─── Source data ───

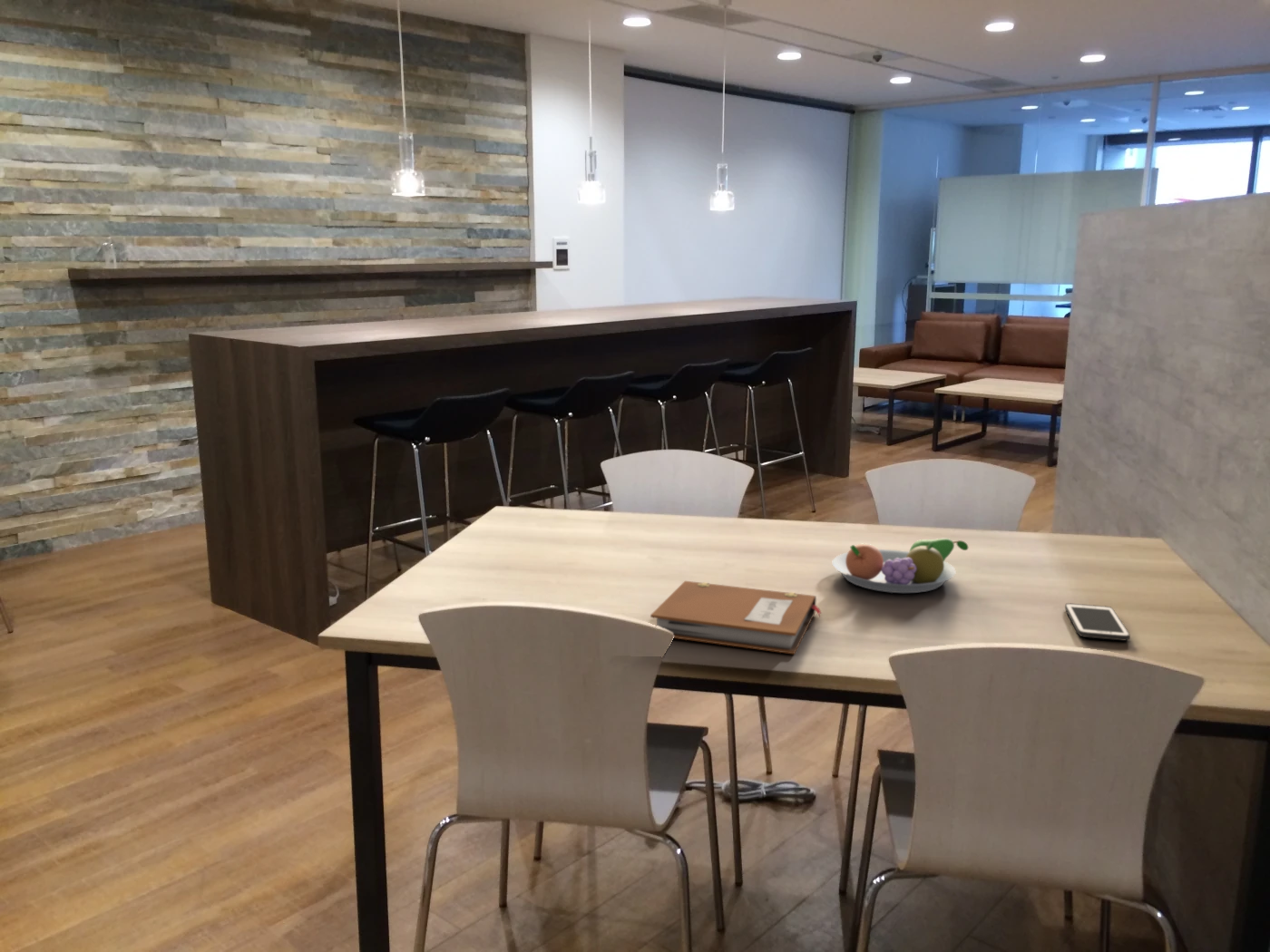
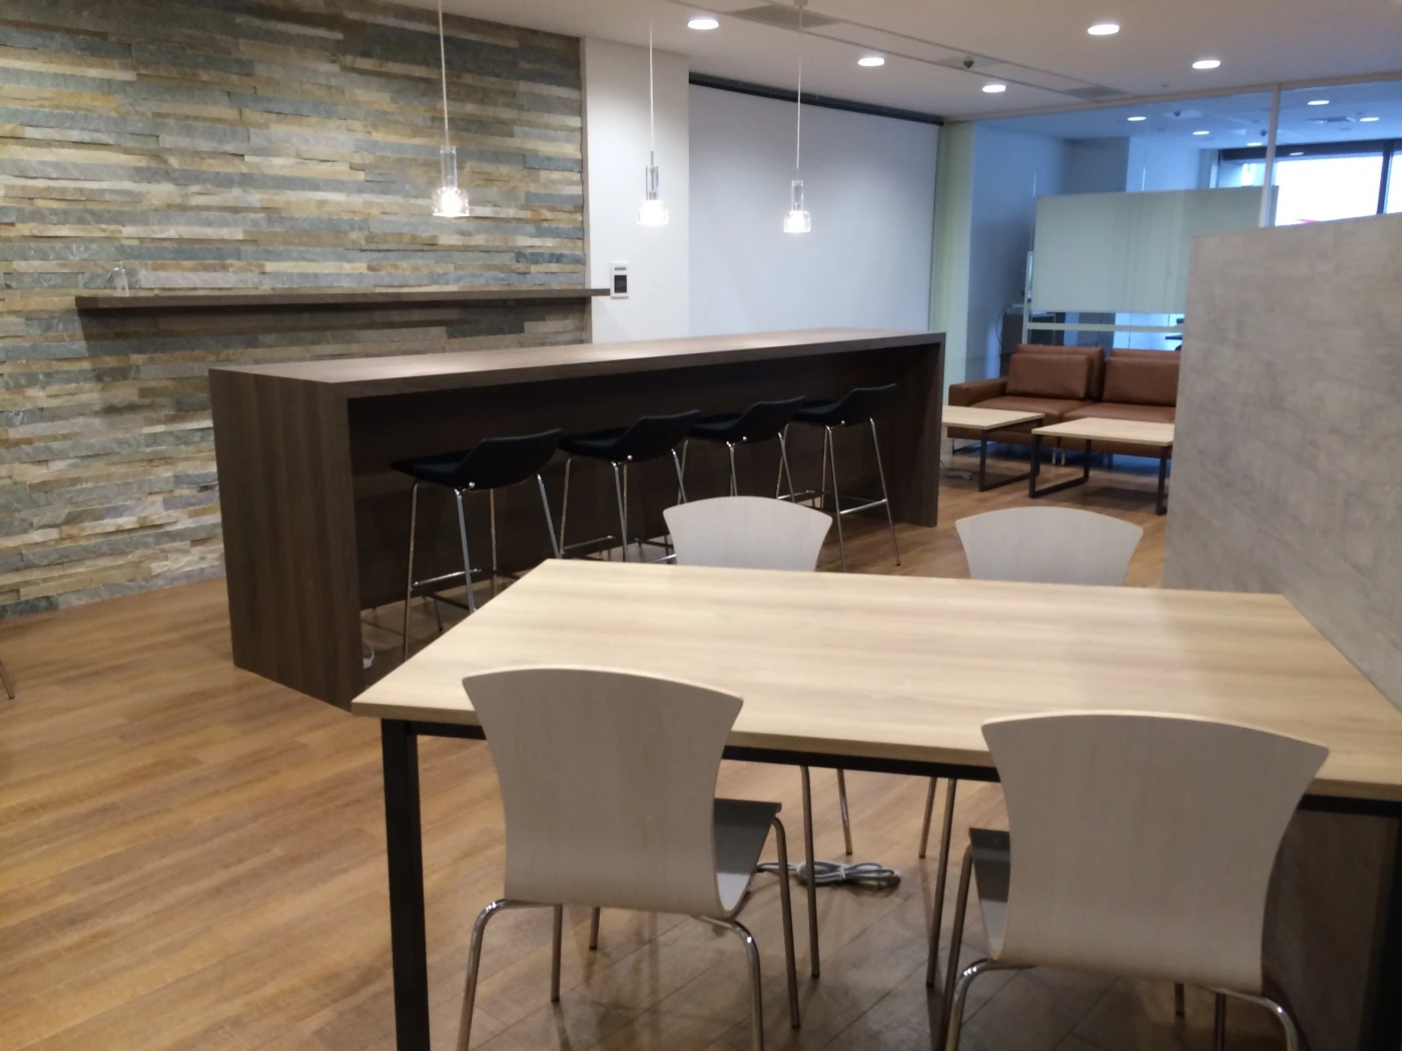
- fruit bowl [832,538,969,594]
- cell phone [1064,602,1130,641]
- notebook [650,580,823,656]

───

[Task details] Go through the data and return every word of it verbatim, leaving out the pictures.

[Solution to this exercise]
- fruit bowl [832,538,969,594]
- cell phone [1064,602,1130,641]
- notebook [650,580,823,656]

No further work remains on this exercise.